Mirrors have been around for thousands of years, but it wasn’t until technological breakthroughs in glass and metallurgy during the Renaissance that they started to become more widespread. As they did, more and more artists began to draw and paint self-portraits. Shortly after this breakthrough, glass was put to use to make lenses to peer into the night sky. The first recorded telescope appeared in 1608 in the Netherlands, when the spectacle-maker Hans Lippershey sought a patent for “a certain instrument for seeing far.” Two years later, Galileo looked up at the sky with a device of his own making.

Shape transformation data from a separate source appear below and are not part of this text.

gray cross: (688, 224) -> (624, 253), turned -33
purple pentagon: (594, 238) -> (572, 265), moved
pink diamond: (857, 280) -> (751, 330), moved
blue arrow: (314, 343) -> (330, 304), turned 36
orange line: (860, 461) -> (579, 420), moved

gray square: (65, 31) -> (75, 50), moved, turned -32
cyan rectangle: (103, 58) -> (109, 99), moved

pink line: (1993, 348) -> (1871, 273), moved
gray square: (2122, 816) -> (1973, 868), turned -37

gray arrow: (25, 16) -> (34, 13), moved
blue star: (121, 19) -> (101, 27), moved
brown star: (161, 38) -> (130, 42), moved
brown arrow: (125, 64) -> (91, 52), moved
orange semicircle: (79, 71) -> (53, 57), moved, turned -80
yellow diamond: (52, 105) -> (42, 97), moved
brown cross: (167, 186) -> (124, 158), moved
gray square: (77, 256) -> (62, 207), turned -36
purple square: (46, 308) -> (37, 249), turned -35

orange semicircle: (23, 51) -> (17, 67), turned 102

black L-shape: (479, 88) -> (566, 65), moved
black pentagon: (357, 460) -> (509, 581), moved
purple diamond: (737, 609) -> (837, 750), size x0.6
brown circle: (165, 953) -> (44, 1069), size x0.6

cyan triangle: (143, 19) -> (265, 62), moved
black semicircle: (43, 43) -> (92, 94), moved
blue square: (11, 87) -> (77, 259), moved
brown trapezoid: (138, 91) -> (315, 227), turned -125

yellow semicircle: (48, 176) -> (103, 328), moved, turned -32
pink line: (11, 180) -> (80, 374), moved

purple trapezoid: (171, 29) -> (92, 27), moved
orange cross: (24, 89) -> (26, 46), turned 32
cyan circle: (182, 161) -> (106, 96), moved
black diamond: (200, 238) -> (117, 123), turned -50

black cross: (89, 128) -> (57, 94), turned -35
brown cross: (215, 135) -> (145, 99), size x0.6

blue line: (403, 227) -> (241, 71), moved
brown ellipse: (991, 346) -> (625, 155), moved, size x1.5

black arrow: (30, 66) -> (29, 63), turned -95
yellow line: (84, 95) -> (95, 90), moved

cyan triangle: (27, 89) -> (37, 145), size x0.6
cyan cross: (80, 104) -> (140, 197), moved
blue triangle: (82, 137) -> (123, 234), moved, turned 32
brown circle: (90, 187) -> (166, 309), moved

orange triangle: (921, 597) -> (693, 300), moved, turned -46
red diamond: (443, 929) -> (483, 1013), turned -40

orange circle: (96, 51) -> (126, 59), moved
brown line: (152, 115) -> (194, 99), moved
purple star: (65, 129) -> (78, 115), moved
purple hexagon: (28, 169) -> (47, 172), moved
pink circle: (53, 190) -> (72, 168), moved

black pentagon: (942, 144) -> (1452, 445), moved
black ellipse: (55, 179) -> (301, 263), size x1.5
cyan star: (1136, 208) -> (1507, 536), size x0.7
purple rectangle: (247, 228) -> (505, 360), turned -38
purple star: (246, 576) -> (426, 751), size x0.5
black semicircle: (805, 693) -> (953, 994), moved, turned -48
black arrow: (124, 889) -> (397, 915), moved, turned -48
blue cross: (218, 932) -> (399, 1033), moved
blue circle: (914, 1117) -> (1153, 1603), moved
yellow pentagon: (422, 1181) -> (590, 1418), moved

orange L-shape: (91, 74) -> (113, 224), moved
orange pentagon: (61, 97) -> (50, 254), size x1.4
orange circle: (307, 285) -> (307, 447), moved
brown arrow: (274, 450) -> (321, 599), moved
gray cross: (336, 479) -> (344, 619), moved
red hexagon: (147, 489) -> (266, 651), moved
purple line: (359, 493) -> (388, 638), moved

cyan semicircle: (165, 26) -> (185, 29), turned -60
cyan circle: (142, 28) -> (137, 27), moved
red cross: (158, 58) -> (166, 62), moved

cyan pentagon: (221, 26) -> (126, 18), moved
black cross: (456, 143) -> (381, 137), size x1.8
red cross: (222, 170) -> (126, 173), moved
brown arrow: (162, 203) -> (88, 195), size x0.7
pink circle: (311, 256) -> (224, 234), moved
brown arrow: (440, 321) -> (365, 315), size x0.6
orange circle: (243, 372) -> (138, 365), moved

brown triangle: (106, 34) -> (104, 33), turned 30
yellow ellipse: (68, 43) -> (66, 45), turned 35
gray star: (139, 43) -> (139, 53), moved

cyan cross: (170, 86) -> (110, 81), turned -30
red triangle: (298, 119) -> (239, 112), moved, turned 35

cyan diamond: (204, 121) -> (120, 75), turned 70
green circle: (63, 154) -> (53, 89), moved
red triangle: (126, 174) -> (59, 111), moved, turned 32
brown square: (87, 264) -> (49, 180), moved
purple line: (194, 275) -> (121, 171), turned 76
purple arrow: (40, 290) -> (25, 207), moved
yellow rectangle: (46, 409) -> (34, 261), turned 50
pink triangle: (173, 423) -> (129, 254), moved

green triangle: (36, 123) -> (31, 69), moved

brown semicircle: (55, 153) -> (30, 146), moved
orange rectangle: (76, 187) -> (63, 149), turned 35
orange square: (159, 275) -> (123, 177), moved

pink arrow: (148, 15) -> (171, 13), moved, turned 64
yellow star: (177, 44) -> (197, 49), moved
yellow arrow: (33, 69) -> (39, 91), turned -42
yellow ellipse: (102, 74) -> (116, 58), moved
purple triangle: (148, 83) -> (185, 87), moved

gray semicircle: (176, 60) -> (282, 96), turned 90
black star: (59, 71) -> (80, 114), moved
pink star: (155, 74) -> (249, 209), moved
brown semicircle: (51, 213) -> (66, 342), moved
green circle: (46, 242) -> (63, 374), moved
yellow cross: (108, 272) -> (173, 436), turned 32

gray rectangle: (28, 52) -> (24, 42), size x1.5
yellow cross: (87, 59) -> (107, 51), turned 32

In his 2014 book How We Got to Now: Six Innovations That Made the Modern World, Steven Johnson noted, “At the exact moment that the glass lens was allowing us to extend our vision to the stars or microscopic cells, glass mirrors were allowing us to see ourselves for the first time. It set in motion a reorientation of society that was more subtle, but no less transformative, than the reorientation of our place in the universe that the telescope engendered.”

painting self-portraits - Rembrandt Van Rijn (1606–1669), "Self-Portrait," 1659, oil on canvas, 33 1/4 x 26 in., National Gallery of Art, Washington, D.C.
Rembrandt Van Rijn (1606–1669), “Self-Portrait,” 1659, oil on canvas, 33 1/4 x 26 in., National Gallery of Art, Washington, D.C.

Rembrandt van Rijn, one of the most famous practitioners of the self-portrait, was two years old when Lippershey requested his patent. This artist drew his first self-portrait early in life and kept going for the next 40 years, completing nearly 80 in total and working right up until his death in 1669.

Looking at Rembrandt’s self-portraits, we feel the quality of receptivity to the unknown, to the unexpected, to the truth whatever it may be. We can feel in his brushstrokes and expressions the interaction between all that is uncontrollable and the impulse to direct. The year before Rembrandt died, as he looked in the mirror and painted, Isaac Newton was putting the mirror to a new use by making the first reflecting telescope. Newton used his instruments to look up at the stars; Rembrandt to look inward.

Though they each may have paused on a fixed point, as in all great self-portraits, the eye points toward infinity.